> **RECORDS FOR THIS TASK**:
———

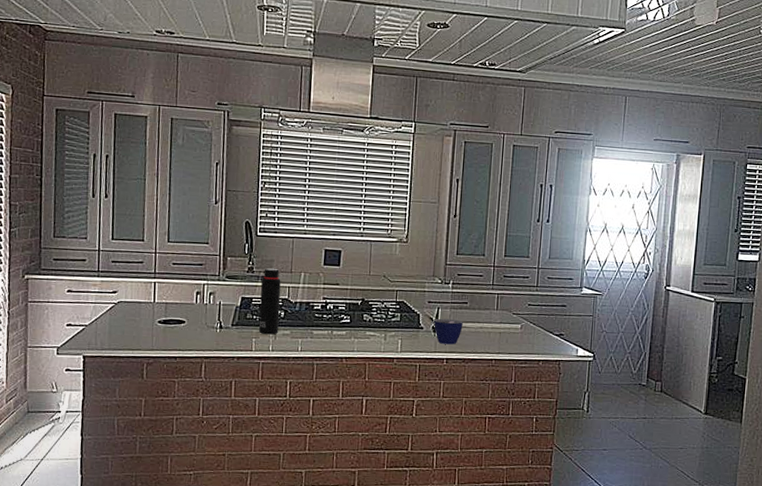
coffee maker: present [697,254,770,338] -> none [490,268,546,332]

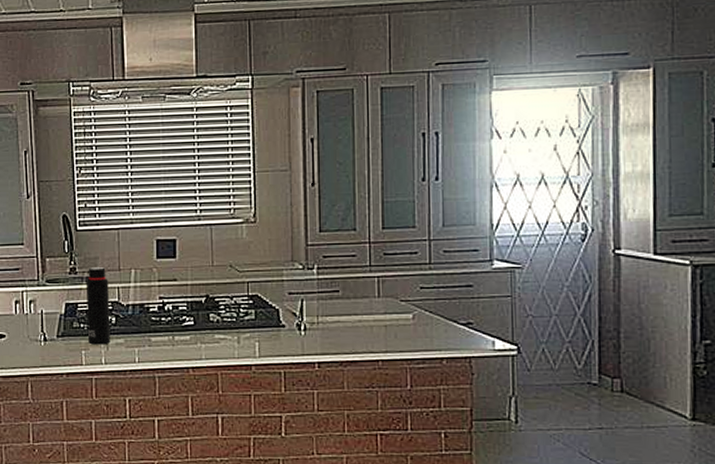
cup: present [434,318,463,345] -> none [298,313,336,345]

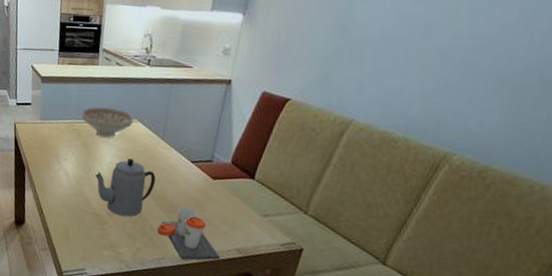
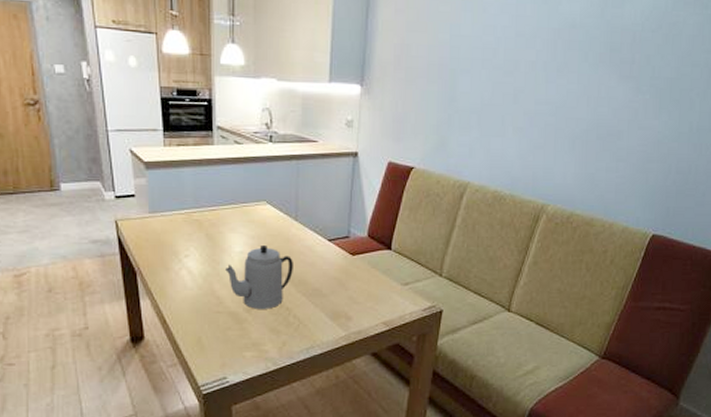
decorative bowl: present [82,107,134,138] -> none [201,192,262,225]
cup: present [157,206,220,261] -> none [301,288,368,345]

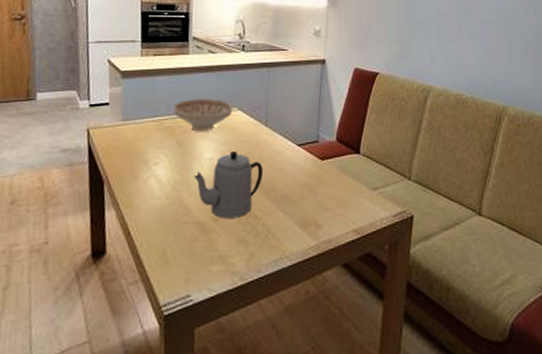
decorative bowl: none [201,192,262,225] -> present [173,99,233,132]

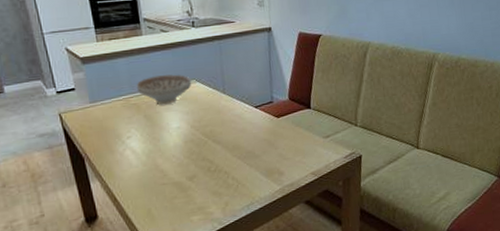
teapot: present [194,151,263,218] -> none [166,119,227,177]

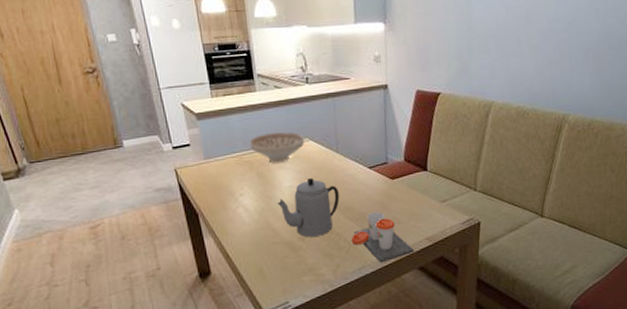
teapot: none [166,119,227,177] -> present [278,178,340,237]
cup: none [239,149,300,199] -> present [351,211,414,263]

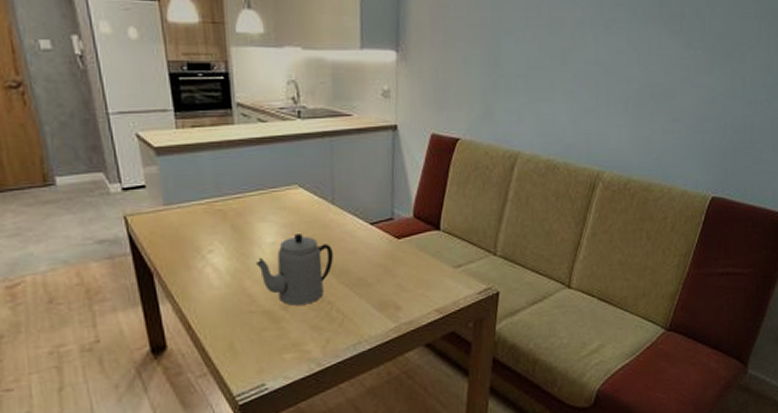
decorative bowl: present [249,132,305,163] -> none [223,176,294,214]
cup: present [351,211,414,263] -> none [345,276,420,339]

———

> **GOAL OF THE EXERCISE**:
Repeat each entry exactly as it appears; skip any picture.

> **RESPONSE TO THE EXERCISE**:
coffee maker: present [697,254,770,338] -> none [490,268,546,332]

cup: present [434,318,463,345] -> none [298,313,336,345]

decorative bowl: present [82,107,134,138] -> none [201,192,262,225]
cup: present [157,206,220,261] -> none [301,288,368,345]

decorative bowl: none [201,192,262,225] -> present [173,99,233,132]

teapot: present [194,151,263,218] -> none [166,119,227,177]

teapot: none [166,119,227,177] -> present [278,178,340,237]
cup: none [239,149,300,199] -> present [351,211,414,263]

decorative bowl: present [249,132,305,163] -> none [223,176,294,214]
cup: present [351,211,414,263] -> none [345,276,420,339]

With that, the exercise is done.